Эти деньги чрезвычайно пригодились ему в течение нескольких лет, пока он пытался утвердиться в качестве наиболее заметной фигуры в палате общин.
Теперь, как ему представлялось, у него было все для того, чтобы приобрести вес у молодого наследника королевы Виктории, — короля Эдуарда VII — талант, амбиции, кураж, связи, немного удачи и одна-две счастливых звездочки. Только Памела — или кто-то, похожий на нее, — ускользал из наброска этой картины.
Один из нью-йоркских репортеров, якобы пытаясь прояснить историю с побегом Уинстона в Южной Африке, спросил: «Говорят, что некая голландская девица влюбилась в вас и помогла бежать. А вы сами утверждаете, что это была рука Провидения. Что же на самом деле является правдой?» Черчилль, не мешкая ни секунды, ответил: «Иногда это одно и то же!» — и засмеялся тому, как удивительным образом соединились любовь и звезды.
II. Семейные дела
Спустя пять лет после гонки за приключения в различных частях земного шара, оставив за спиной более шести тысяч миль дороги, измученный Черчилль ночью 10 февраля 1901 года вернулся домой. Уютные комнаты уже были готовы к его приезду в величественном терракотового цвета здании в Мэйфере — фешенебельном районе Лондона, — которое арендовал кузен Санни. Уинстона поджидали кипы писем и газет, которые надо было рассортировать и прочитать. Он счел, что заслужил право предаться лени на несколько недель, чтобы наверстать упущенное на любовном фронте и восстановить тот прежний образ жизни, что он вел в Лондоне — в этом «пропитанном дождями сердце современного мира» — как называл Лондон Герберт Уэллс.

* _ЗАДАНИЕ_: Допишите отрывок о возвращении Черчилля в Лондон в 1901 году, продолжив его сразу после последнего предложения.

(Собранные записи данных)
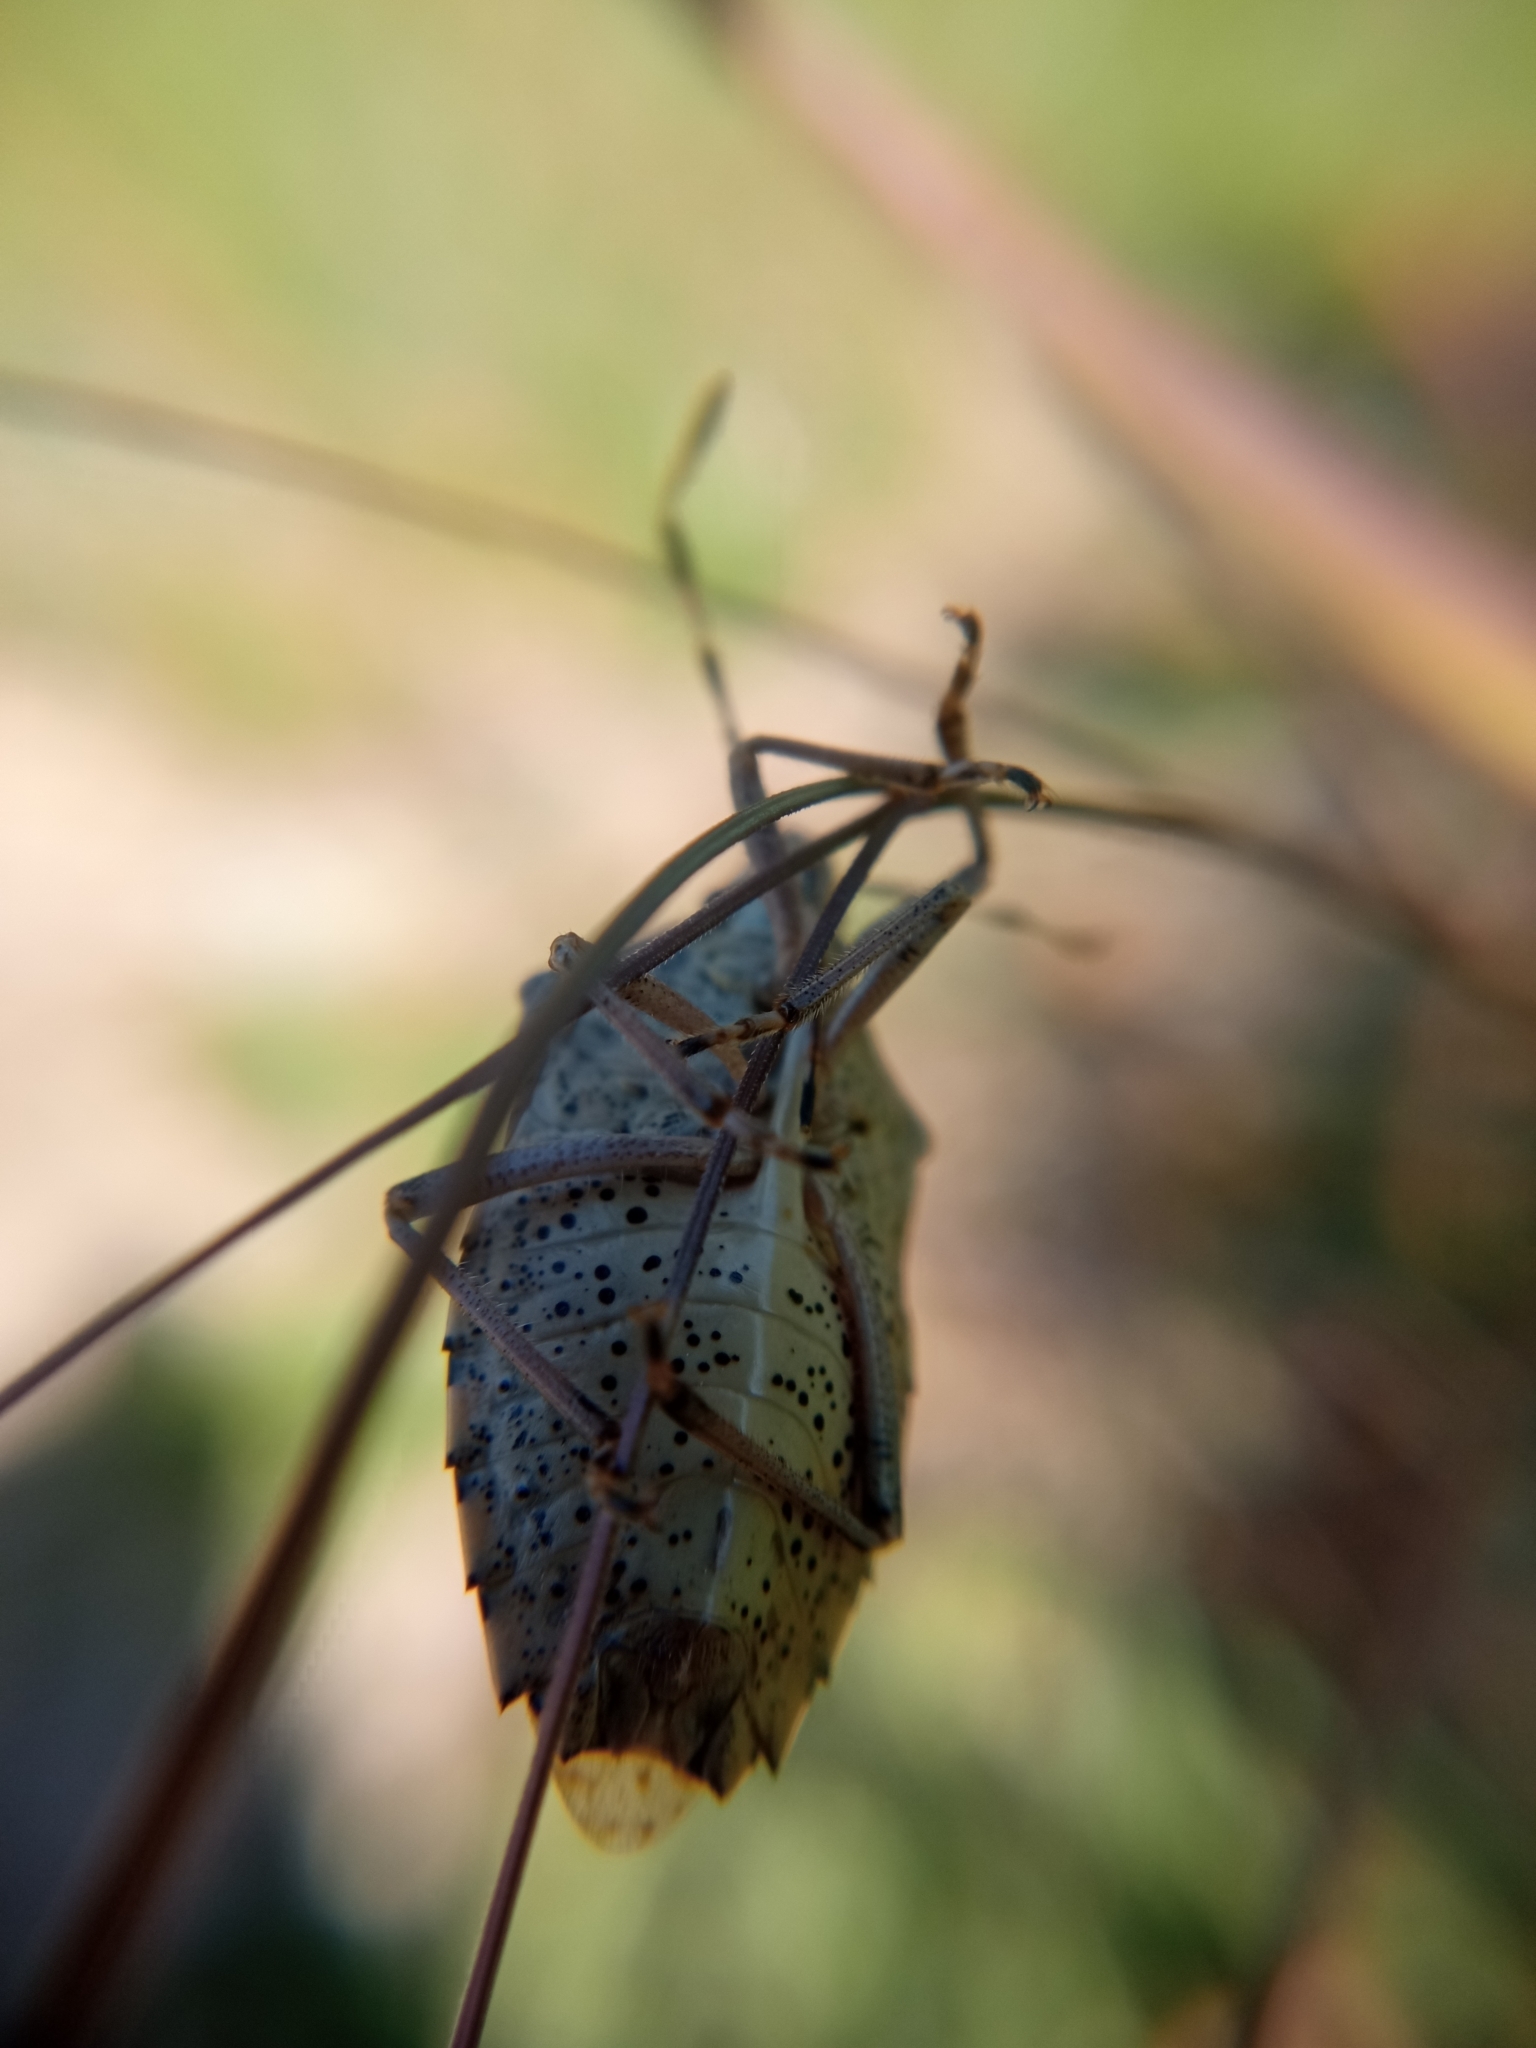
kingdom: Animalia
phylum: Arthropoda
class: Insecta
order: Hemiptera
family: Pentatomidae
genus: Rhaphigaster
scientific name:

* _ОТВЕТ_:
А еще приятно было пережить почти забытое удовольствие — ложиться спать и просыпаться в одной и той же кровати. «Я выступал не менее часа, а то и более каждый вечер, исключая субботы, случалось, что и по два раза в день, и мне почти не удавалось дважды лечь спать в одном и том же месте».
Но вот он под крышей родного дома. И у него была надежда насладиться не только коротким отдыхом. Когда король Эдуард, в своей мантии, подбитой горностаем, распахнул двери парламента, одетый в траурный костюм Уинстон тоже пришел отдать дань королеве. А после обеда он уже давал клятву верности как новый член парламента. И выждав всего неделю, подготовил первую речь. Как правило, очень редко кто из новичков позволял себе высказаться так скоро, обычно проходили месяцы, а то и годы, прежде чем они решались на то, чтобы обратиться к палате. Но Черчилль не мог ждать, когда начнут поступать проценты от вложенного капитала, чтобы после этого привлечь к себе внимание. Нет, он намеревался нарушить привычное течение прений, ворвавшись в зал заседаний как торнадо. В конце концов, он уже привык за последнее время выступать и перед гораздо большей аудиторией, так что вряд ли его устрашит пристальное внимание членов парламента.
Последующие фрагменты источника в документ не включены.